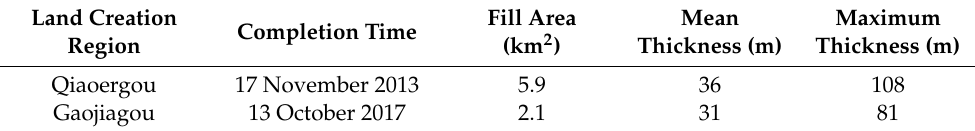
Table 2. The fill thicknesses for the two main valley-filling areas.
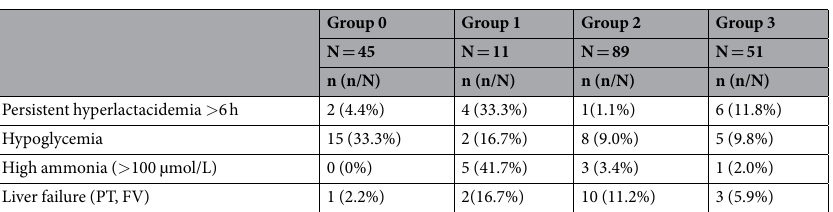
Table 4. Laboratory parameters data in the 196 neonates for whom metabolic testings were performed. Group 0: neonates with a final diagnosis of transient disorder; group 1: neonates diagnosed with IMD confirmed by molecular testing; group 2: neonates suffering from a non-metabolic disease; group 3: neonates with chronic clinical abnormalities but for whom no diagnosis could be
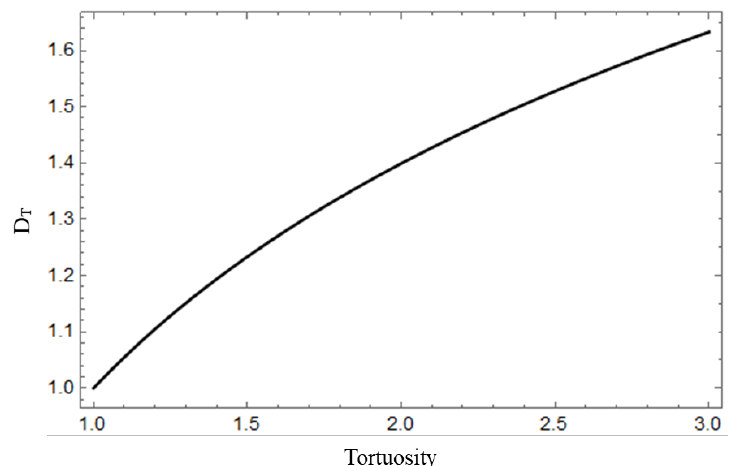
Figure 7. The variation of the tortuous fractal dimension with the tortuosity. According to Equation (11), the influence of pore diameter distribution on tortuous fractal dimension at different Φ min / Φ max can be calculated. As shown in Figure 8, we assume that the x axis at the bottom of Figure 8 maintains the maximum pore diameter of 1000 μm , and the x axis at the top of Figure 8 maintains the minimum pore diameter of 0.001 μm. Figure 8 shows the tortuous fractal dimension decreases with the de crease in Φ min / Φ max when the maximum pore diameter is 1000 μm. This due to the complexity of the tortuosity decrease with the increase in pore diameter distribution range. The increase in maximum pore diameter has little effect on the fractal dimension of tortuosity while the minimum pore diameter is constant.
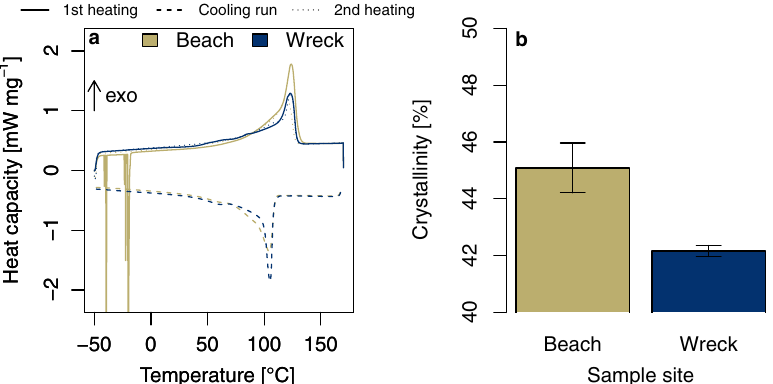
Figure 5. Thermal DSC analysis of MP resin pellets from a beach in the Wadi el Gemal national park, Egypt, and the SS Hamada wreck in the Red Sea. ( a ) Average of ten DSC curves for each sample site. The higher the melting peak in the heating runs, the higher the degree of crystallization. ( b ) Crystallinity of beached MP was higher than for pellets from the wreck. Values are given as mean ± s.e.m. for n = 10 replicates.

* * *

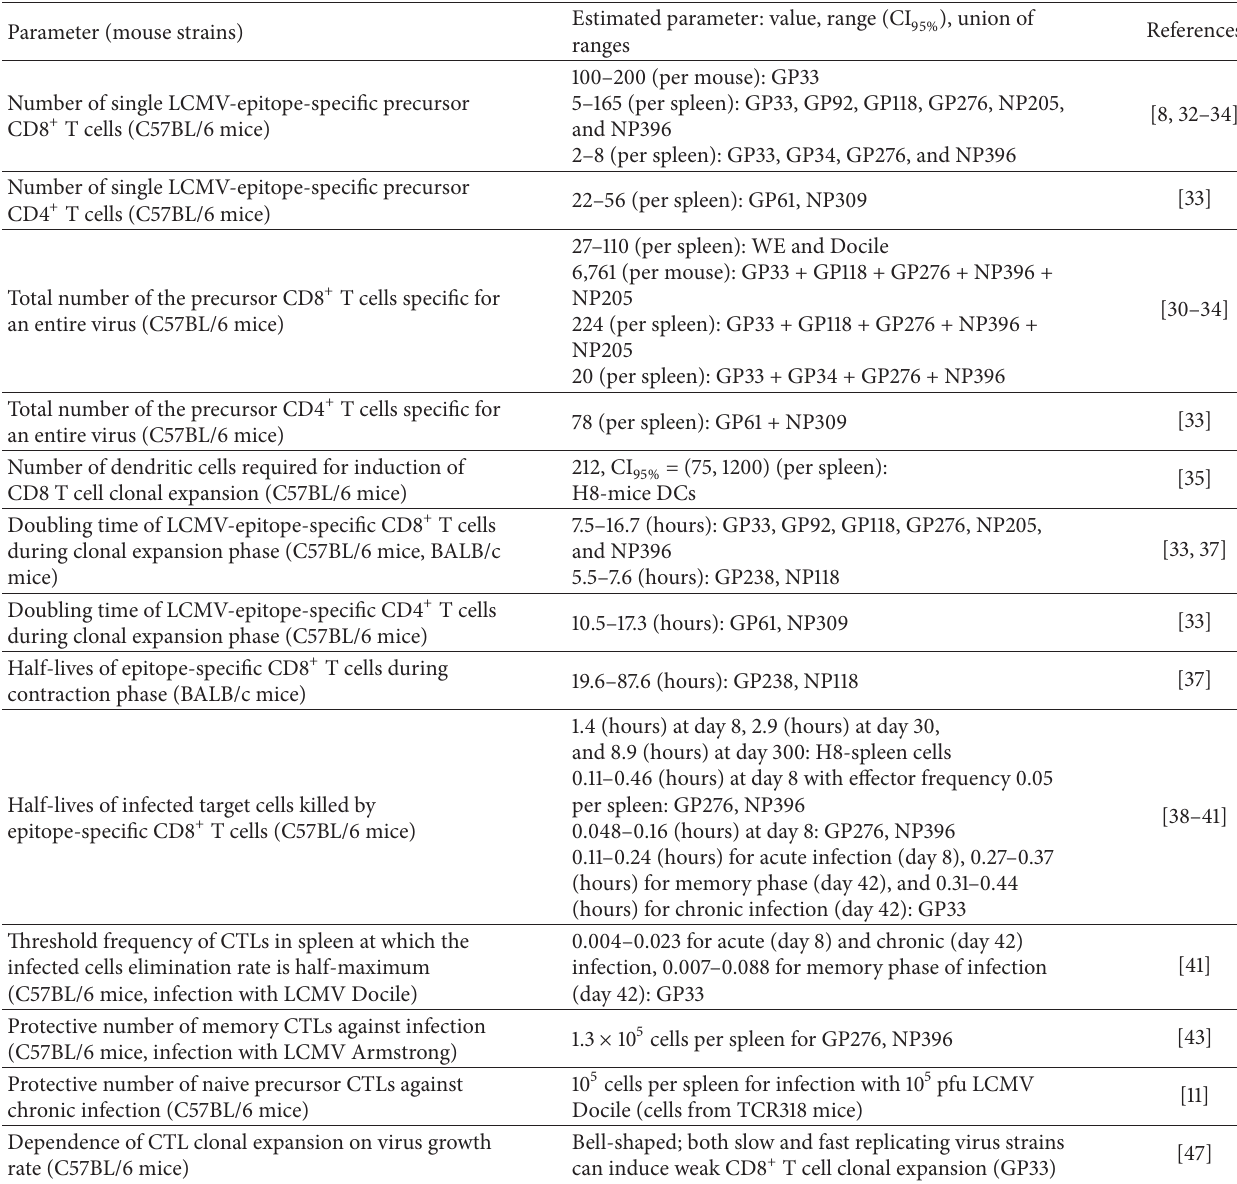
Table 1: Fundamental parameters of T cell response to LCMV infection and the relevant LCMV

- [Task brief]: State the number of lines in the records that include "Table", and write nothing else.

- [Result below]: 3